Action item:
Rewrite the entries below with every "pictured below" switched to "shown in the photo" and nothing else changed. Leave the pictures out.

** Opening Provided data block **

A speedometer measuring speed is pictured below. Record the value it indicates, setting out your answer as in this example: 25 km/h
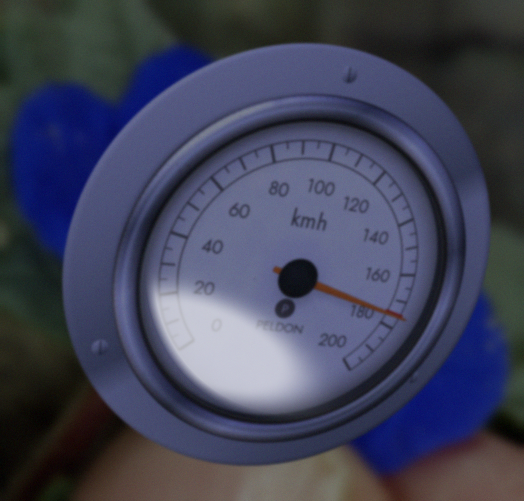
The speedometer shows 175 km/h
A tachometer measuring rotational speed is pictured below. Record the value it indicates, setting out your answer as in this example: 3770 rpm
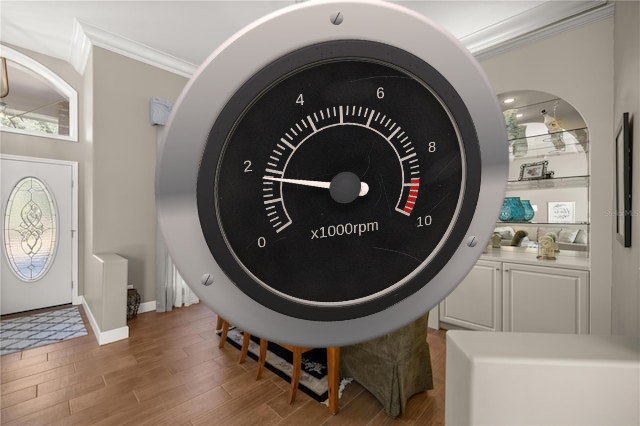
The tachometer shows 1800 rpm
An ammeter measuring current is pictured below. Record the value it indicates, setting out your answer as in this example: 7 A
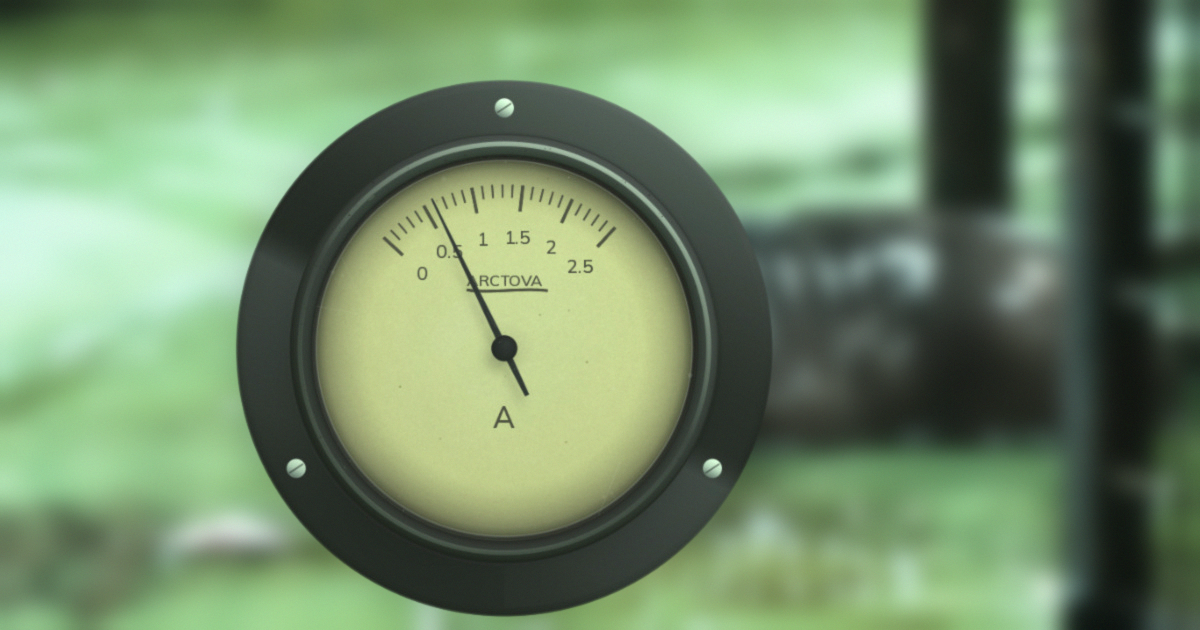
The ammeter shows 0.6 A
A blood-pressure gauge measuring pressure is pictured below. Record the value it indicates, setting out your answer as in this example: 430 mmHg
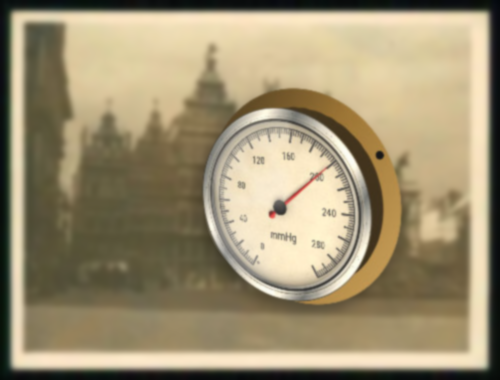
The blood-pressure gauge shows 200 mmHg
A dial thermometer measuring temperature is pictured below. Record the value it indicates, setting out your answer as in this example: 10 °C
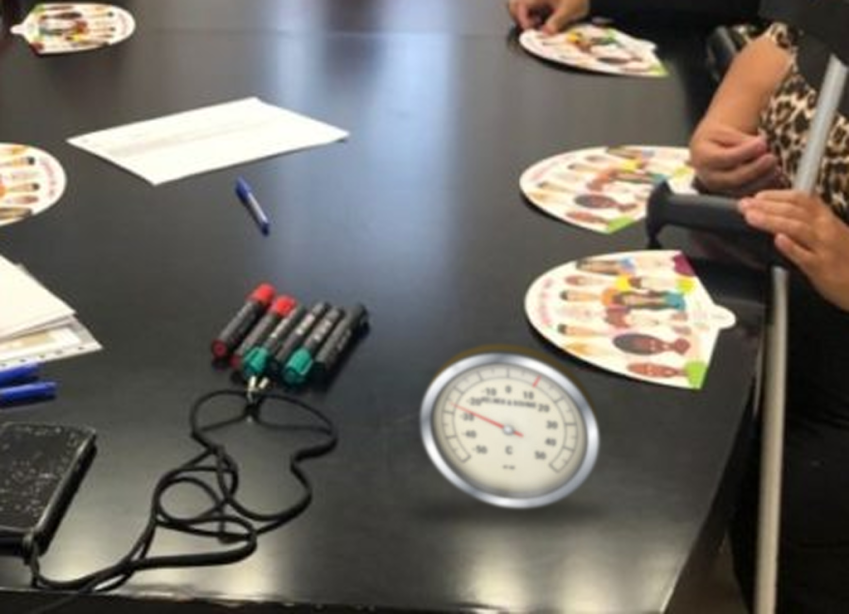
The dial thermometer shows -25 °C
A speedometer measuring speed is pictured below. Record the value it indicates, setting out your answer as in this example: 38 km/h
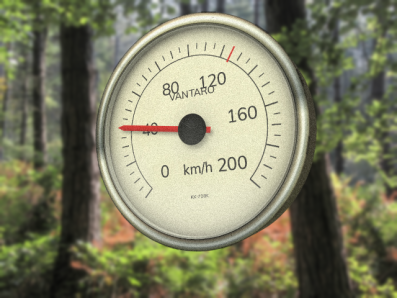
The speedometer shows 40 km/h
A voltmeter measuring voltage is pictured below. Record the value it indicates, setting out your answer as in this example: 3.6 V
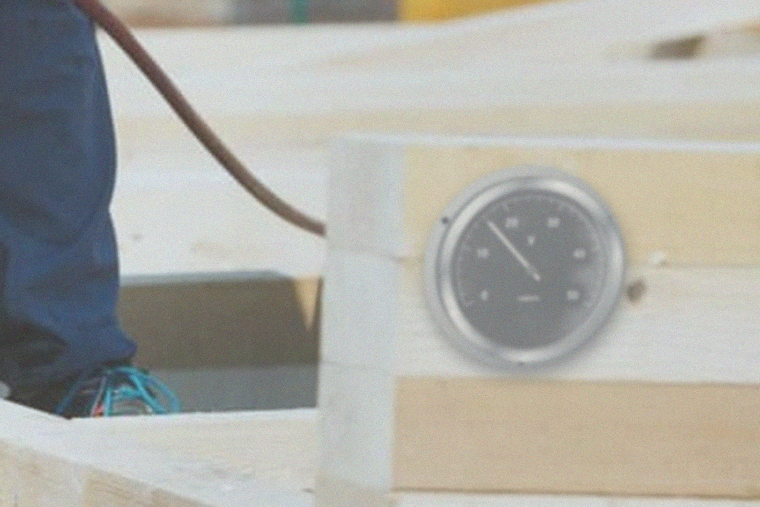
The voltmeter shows 16 V
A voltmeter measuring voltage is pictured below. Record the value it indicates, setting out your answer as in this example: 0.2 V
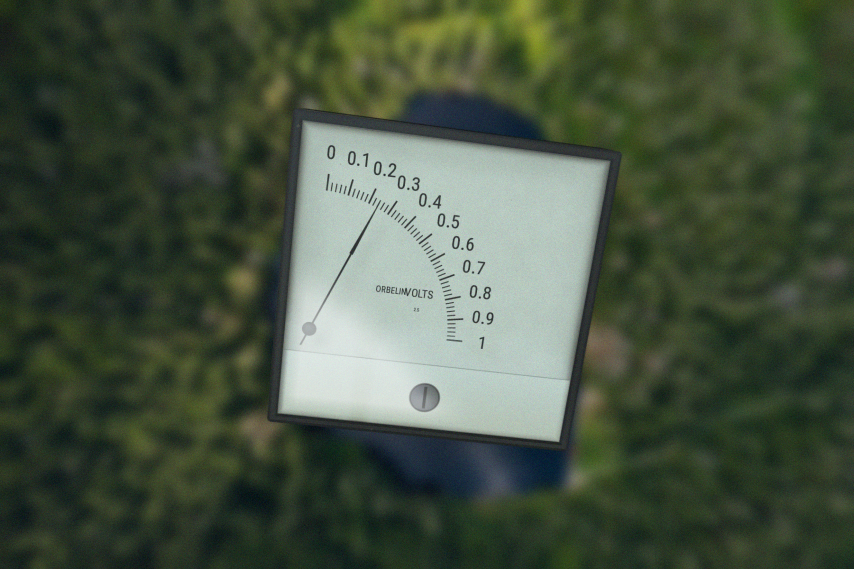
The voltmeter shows 0.24 V
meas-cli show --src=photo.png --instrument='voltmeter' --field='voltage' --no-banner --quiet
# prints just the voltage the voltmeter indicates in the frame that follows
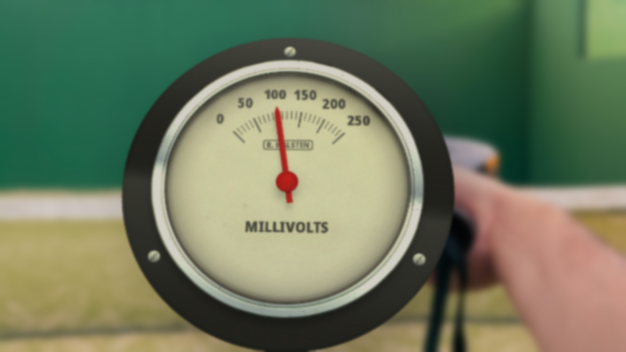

** Closing Provided data block **

Output:
A speedometer measuring speed is shown in the photo. Record the value it indicates, setting out your answer as in this example: 25 km/h
The speedometer shows 175 km/h
A tachometer measuring rotational speed is shown in the photo. Record the value it indicates, setting out your answer as in this example: 3770 rpm
The tachometer shows 1800 rpm
An ammeter measuring current is shown in the photo. Record the value it indicates, setting out your answer as in this example: 7 A
The ammeter shows 0.6 A
A blood-pressure gauge measuring pressure is shown in the photo. Record the value it indicates, setting out your answer as in this example: 430 mmHg
The blood-pressure gauge shows 200 mmHg
A dial thermometer measuring temperature is shown in the photo. Record the value it indicates, setting out your answer as in this example: 10 °C
The dial thermometer shows -25 °C
A speedometer measuring speed is shown in the photo. Record the value it indicates, setting out your answer as in this example: 38 km/h
The speedometer shows 40 km/h
A voltmeter measuring voltage is shown in the photo. Record the value it indicates, setting out your answer as in this example: 3.6 V
The voltmeter shows 16 V
A voltmeter measuring voltage is shown in the photo. Record the value it indicates, setting out your answer as in this example: 0.2 V
The voltmeter shows 0.24 V
meas-cli show --src=photo.png --instrument='voltmeter' --field='voltage' --no-banner --quiet
# prints just the voltage the voltmeter indicates in the frame that follows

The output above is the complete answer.